- [EXERCISE SET]
(1) In the post about the Everything is Mathematical books, which newspaper has the team behind the series joined up with?
(2) Decide whether each statement agrees with the post about the Everything is Mathematical books, answering yes or no and quoting the deciding words: (a) The books were written by a group of Spanish mathematicians. (b) The writer had seen every one of the challenges before. (c) Competition winners receive a cash prize.
(3) Carry on the post about the Everything is Mathematical books from the point where it stops.
:: SOURCE
The set of Everything is Mathematical books. |
I've recently been involved with a new mathematical project called Everything is Mathematical. A group of Spanish Mathematicians have written a comprehensive set of popular maths books, which have proved so successful that they're being translated into other languages, including English. The team behind the series have joined up with The Times newspaper and Marcus du Sautoy to present the series to the British audience.
But where do I fit it? Well, to generate some interest in the series they're producing a number of maths challenges that can be found on their website (mine is below).
Some of the challenges are
fairly standard and well known, however, there are a couple of gems
in there that I had never seen before! Keep a look out on the
website for the weekly challenges. If you do solve one of the problems there is a
competition you can enter. The winners receive a free subscription to the
entire set of books.
::::
:: EXTRACTED DATA
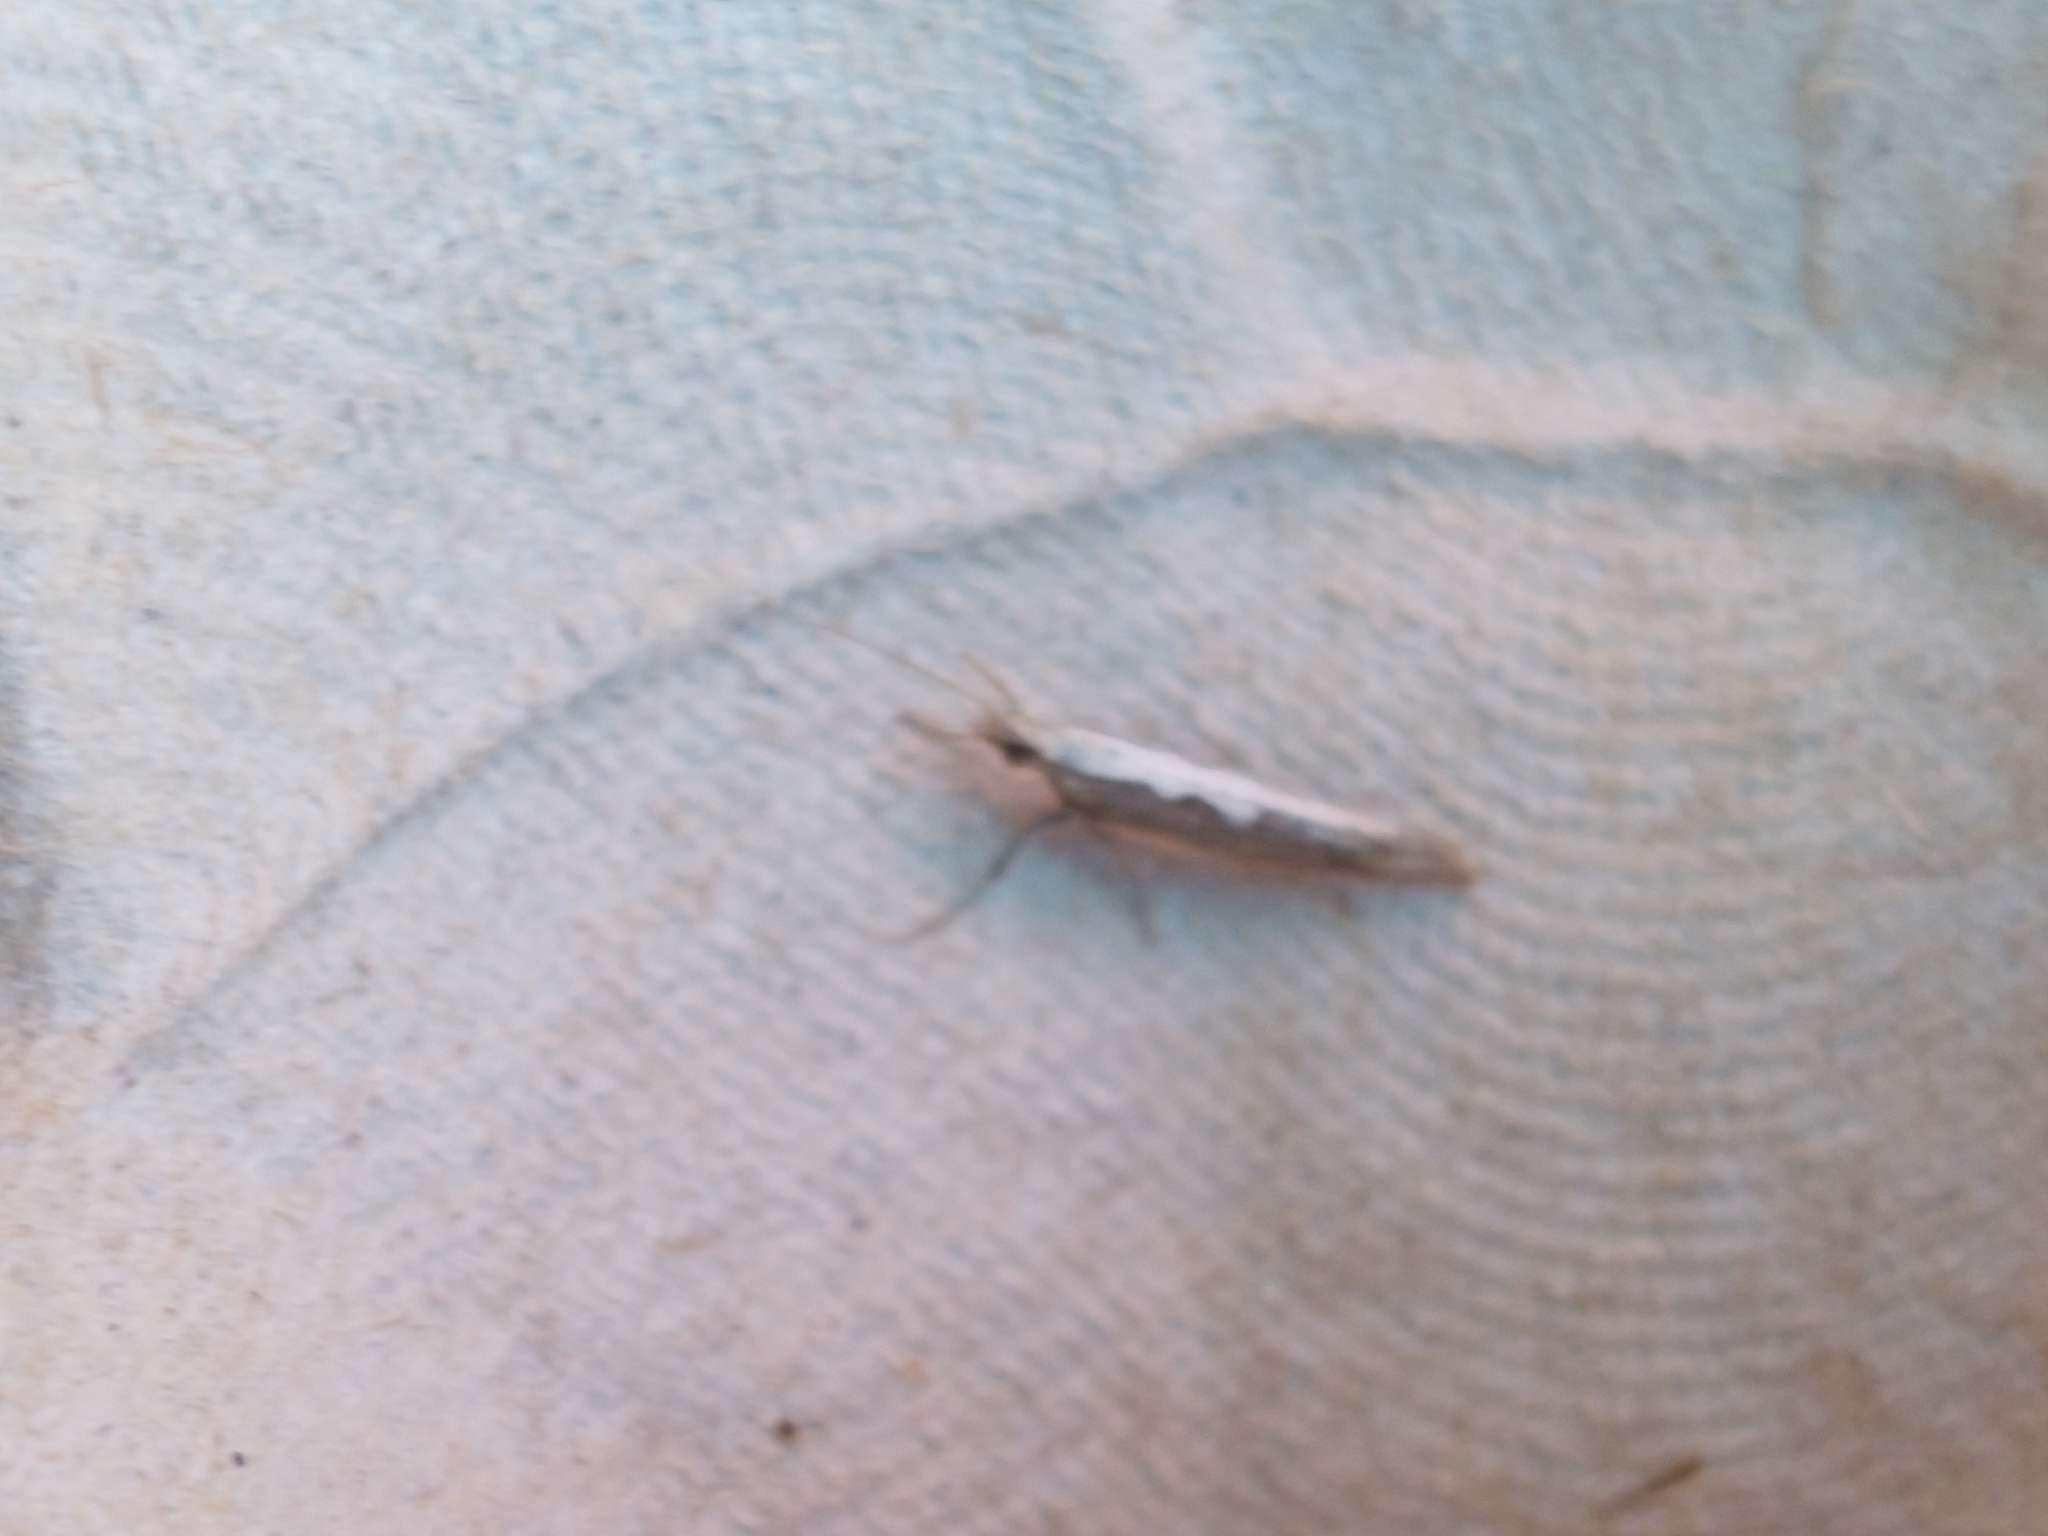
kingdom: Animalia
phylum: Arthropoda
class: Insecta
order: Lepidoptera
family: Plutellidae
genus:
::::
- [TASK-BY-TASK OUTPUTS]
(1) The Times.

(2)
(a) Yes: "A group of Spanish Mathematicians have written a comprehensive set of popular maths books"
(b) No: "there are a couple of gems in there that I had never seen before!"
(c) No: "The winners receive a free subscription to the entire set of books."

(3)
Now since there are 40 in the set and each one is £10, you may need come convincing before you part with your cash. To get you interested I thought I would review one of the books. Of course since I'm working with these guys you'll have to weight my review with the fact that I'm biased :) (although I'll try to remain neutral).
Who are they for?
Based on what I've read I think these books are more suitable for an
older audience. It could certainly appeal to those who were
educated in numerical subjects and then left due to career decisions, but never lost their interest, as
well as those who never really got on with mathematics but realise its
importance. Having said that I could also also see parents buying a set to enhance their children's education as school as well as benefit their own interests.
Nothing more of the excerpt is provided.